Plain-text document sources:
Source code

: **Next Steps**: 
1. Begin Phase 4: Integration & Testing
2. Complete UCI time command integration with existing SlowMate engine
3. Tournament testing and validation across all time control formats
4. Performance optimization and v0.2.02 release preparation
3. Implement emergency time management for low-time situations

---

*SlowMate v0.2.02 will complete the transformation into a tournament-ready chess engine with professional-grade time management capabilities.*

§ **REQUIRED WORK**: Rewrite the lines of every record above, swapping "time management" for "clock management" wherever it occurs and leaving all other text untouched.

§ **ANSWER BOX**:
Source code

: **Next Steps**: 
1. Begin Phase 4: Integration & Testing
2. Complete UCI time command integration with existing SlowMate engine
3. Tournament testing and validation across all time control formats
4. Performance optimization and v0.2.02 release preparation
3. Implement emergency clock management for low-time situations

---

*SlowMate v0.2.02 will complete the transformation into a tournament-ready chess engine with professional-grade clock management capabilities.*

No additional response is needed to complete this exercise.